(Scene photo sets with camera intrinsics)

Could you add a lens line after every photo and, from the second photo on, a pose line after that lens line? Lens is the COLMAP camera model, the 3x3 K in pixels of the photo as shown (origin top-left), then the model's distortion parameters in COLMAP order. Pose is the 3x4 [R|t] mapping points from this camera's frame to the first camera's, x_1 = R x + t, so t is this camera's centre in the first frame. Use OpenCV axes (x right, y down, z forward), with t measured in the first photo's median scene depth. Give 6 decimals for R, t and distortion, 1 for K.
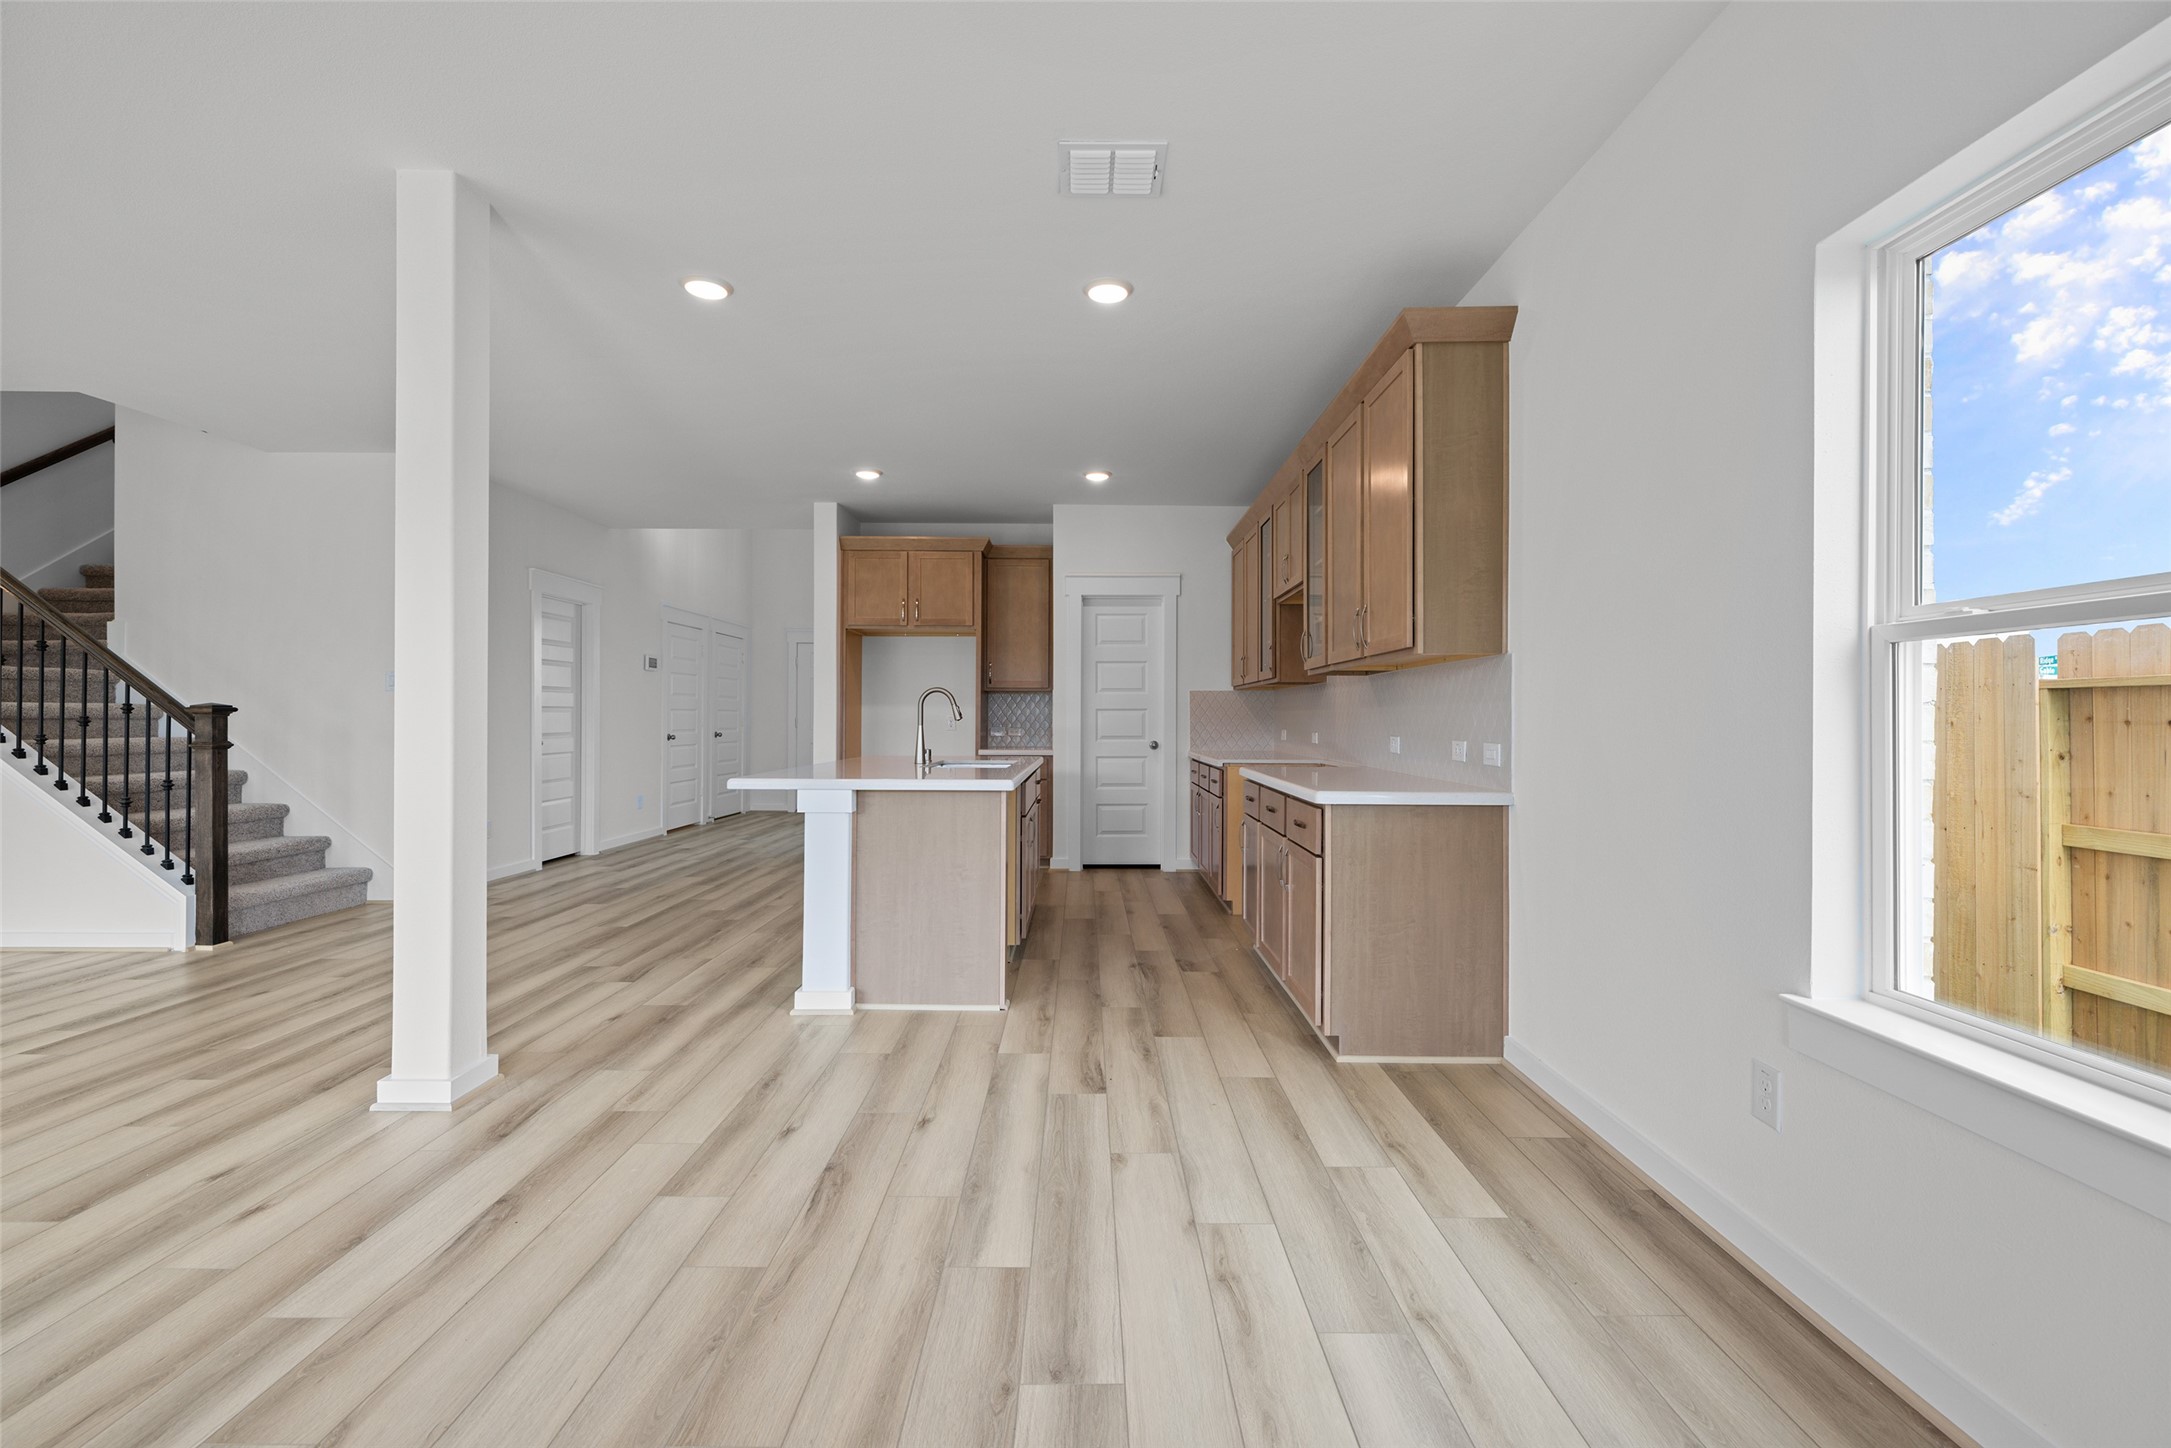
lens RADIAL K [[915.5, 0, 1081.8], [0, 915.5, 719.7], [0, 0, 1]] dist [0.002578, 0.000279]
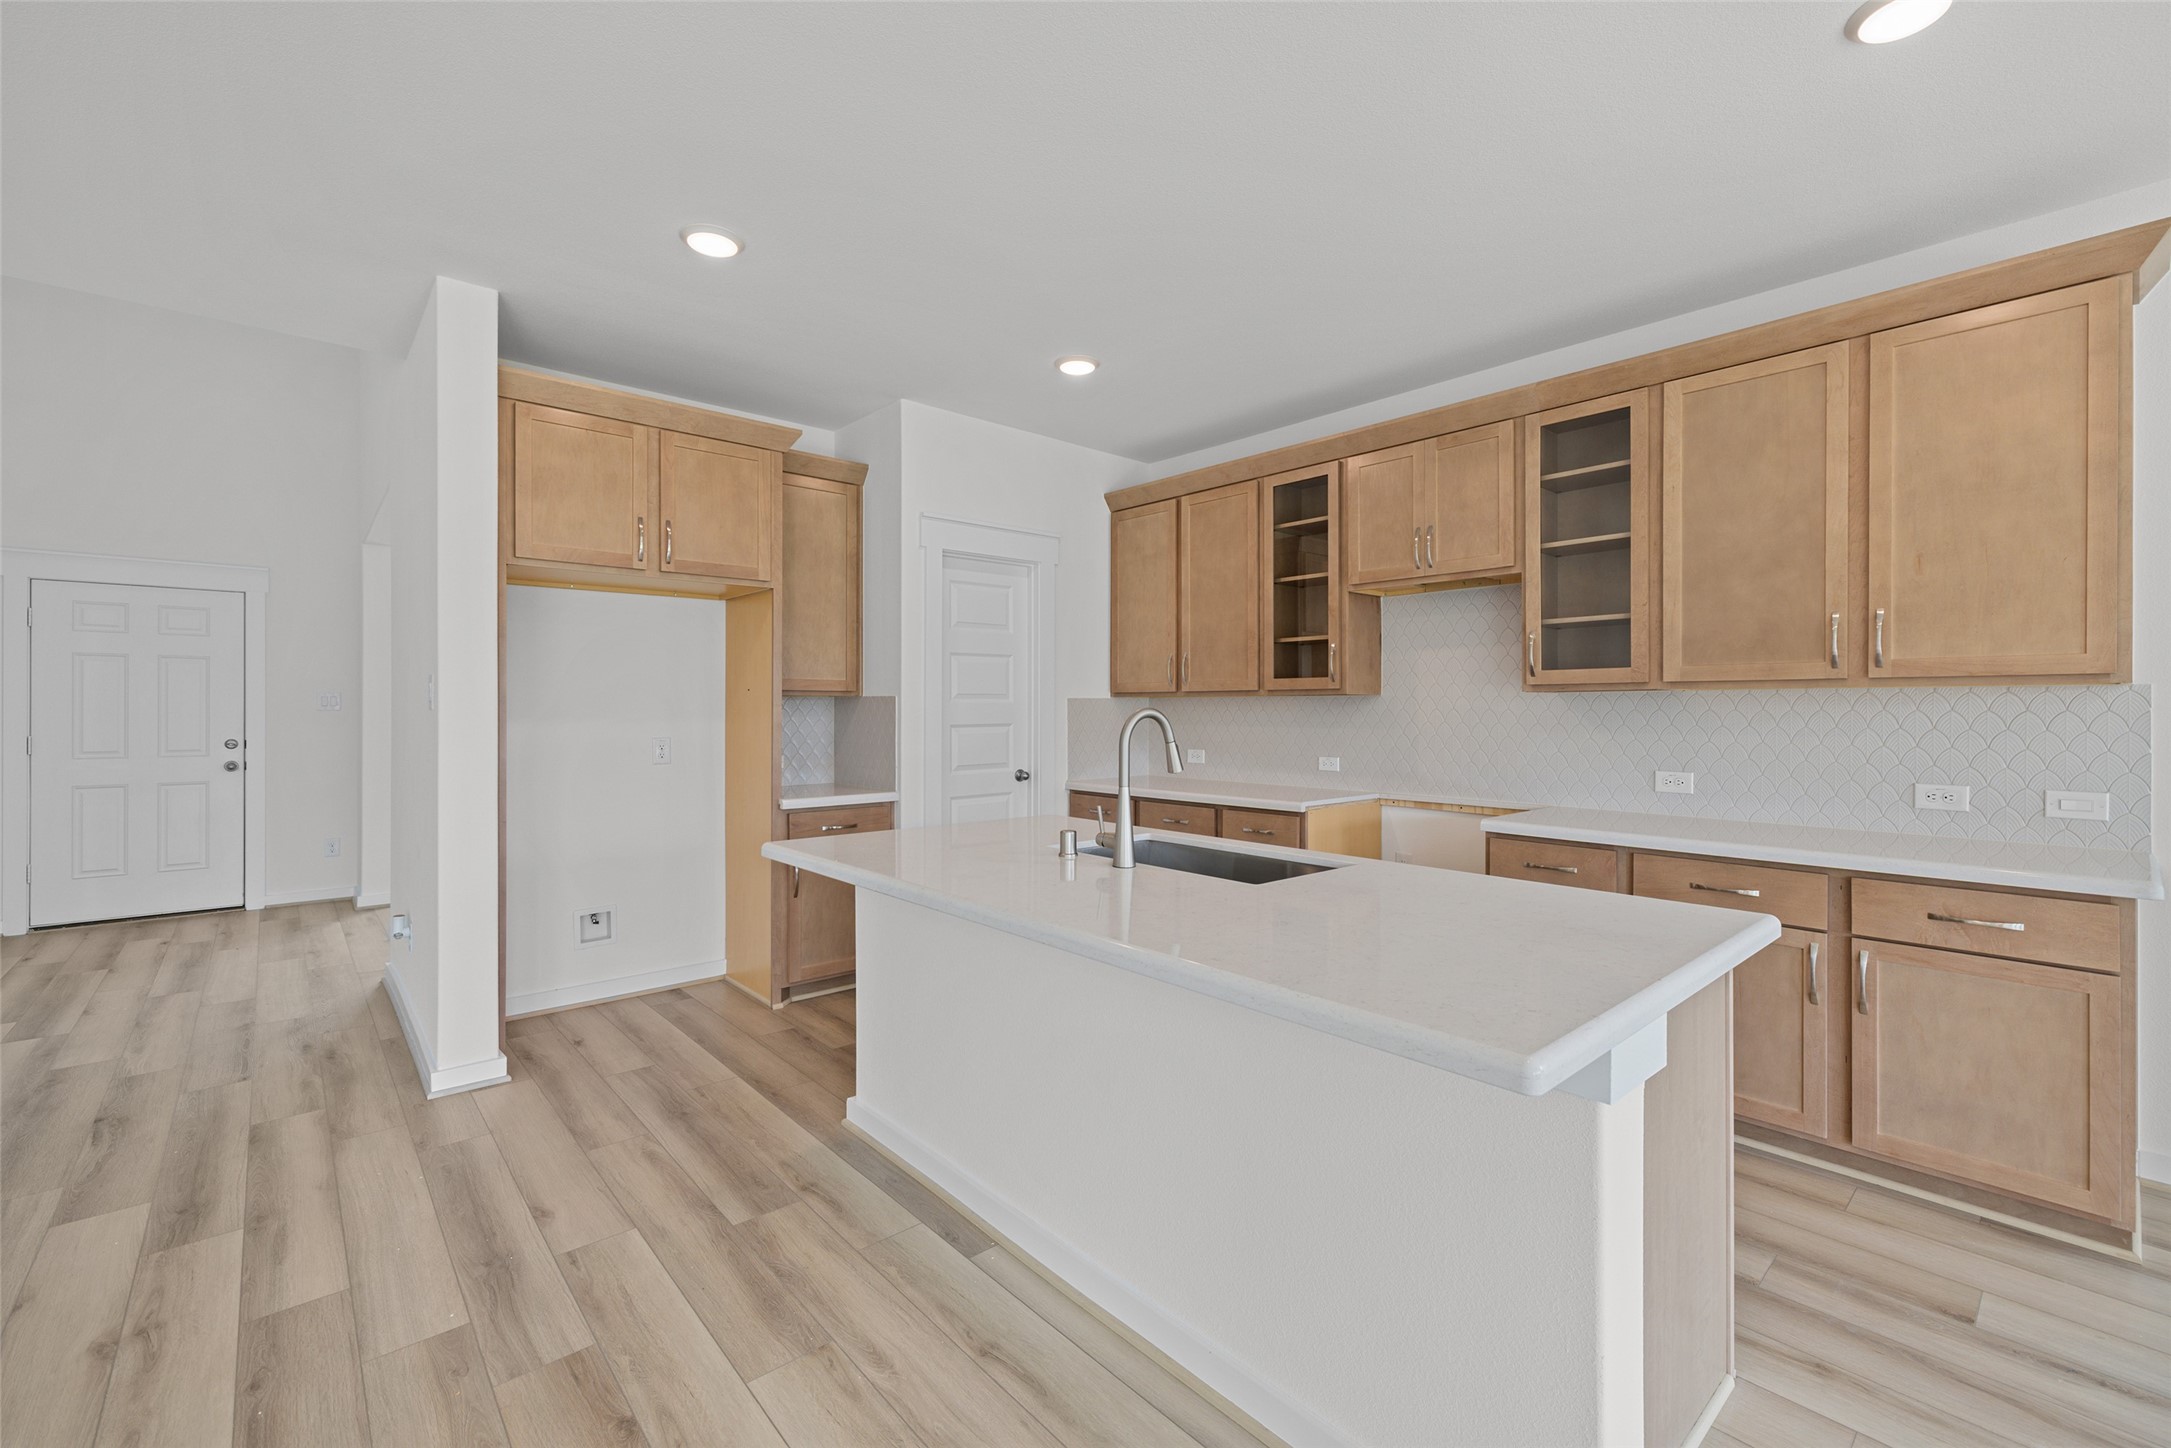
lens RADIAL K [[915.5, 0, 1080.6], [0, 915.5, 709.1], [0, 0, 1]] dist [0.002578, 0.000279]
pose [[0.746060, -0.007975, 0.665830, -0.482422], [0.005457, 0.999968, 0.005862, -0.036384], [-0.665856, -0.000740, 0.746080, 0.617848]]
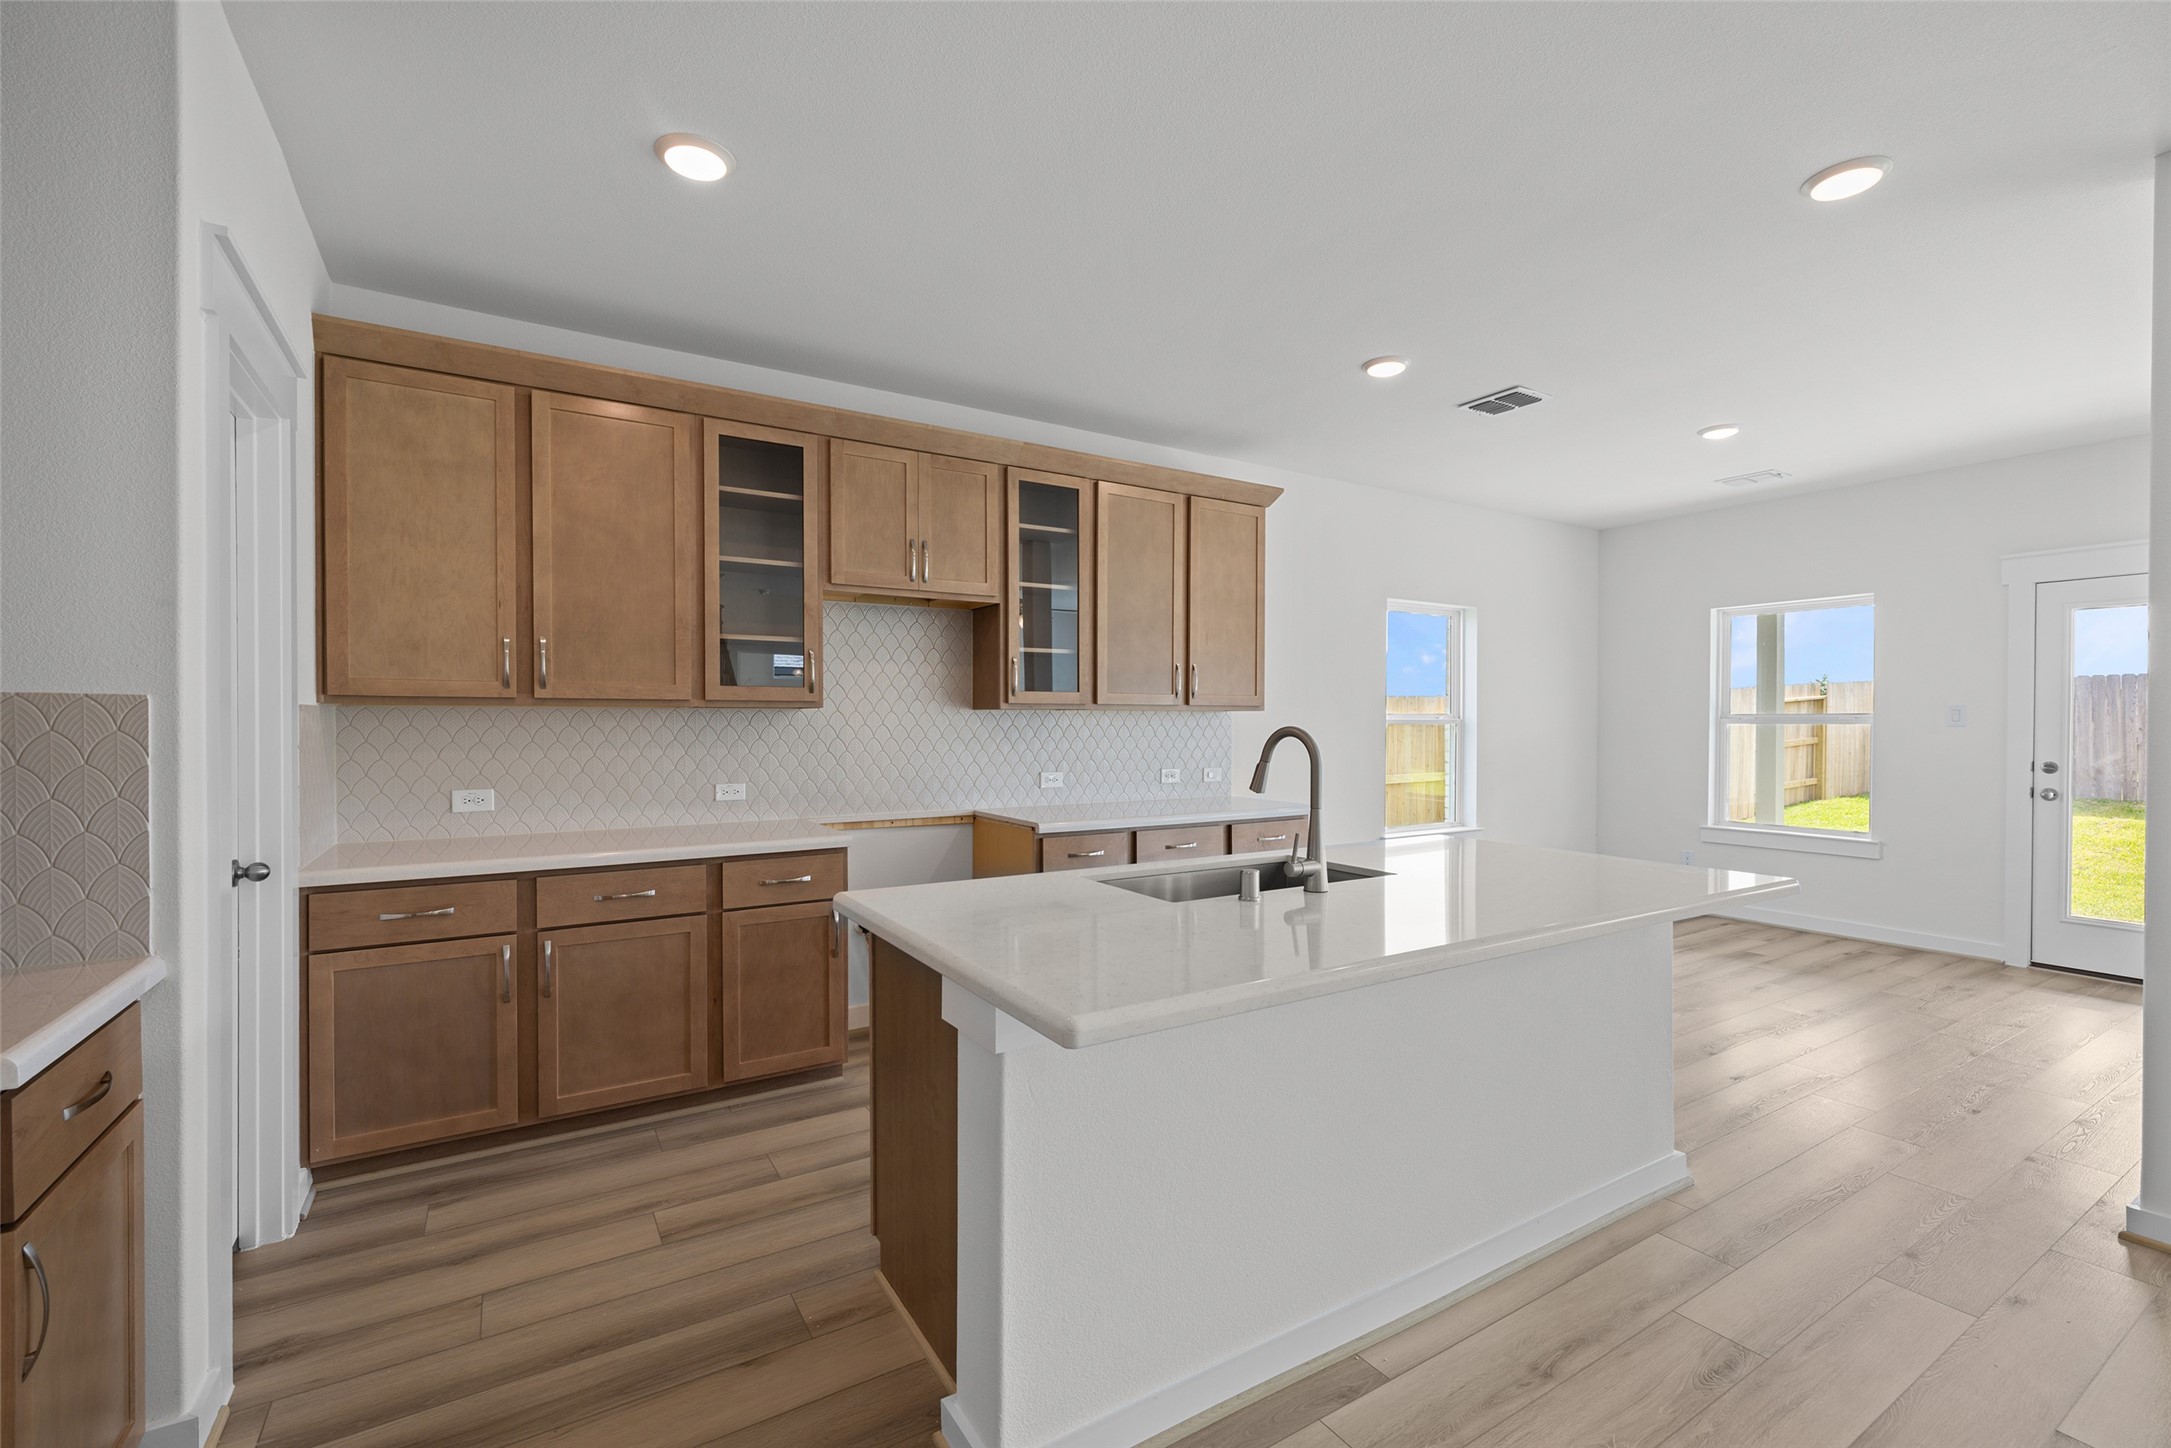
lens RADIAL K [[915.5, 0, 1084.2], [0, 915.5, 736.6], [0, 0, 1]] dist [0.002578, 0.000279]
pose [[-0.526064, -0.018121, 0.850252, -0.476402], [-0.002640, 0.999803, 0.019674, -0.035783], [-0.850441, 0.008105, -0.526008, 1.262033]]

* **Your goal**
From the beginning of the entries through the line containing "709.1], [0, 0, 1]] dist [0.002578, 0.000279]", swap "photo" for "image" and give those lines again with nothing else changed. Leave the pictures out of your answer.

* **Exercise output**
Could you add a lens line after every image and, from the second image on, a pose line after that lens line? Lens is the COLMAP camera model, the 3x3 K in pixels of the image as shown (origin top-left), then the model's distortion parameters in COLMAP order. Pose is the 3x4 [R|t] mapping points from this camera's frame to the first camera's, x_1 = R x + t, so t is this camera's centre in the first frame. Use OpenCV axes (x right, y down, z forward), with t measured in the first image's median scene depth. Give 6 decimals for R, t and distortion, 1 for K.
lens RADIAL K [[915.5, 0, 1081.8], [0, 915.5, 719.7], [0, 0, 1]] dist [0.002578, 0.000279]
lens RADIAL K [[915.5, 0, 1080.6], [0, 915.5, 709.1], [0, 0, 1]] dist [0.002578, 0.000279]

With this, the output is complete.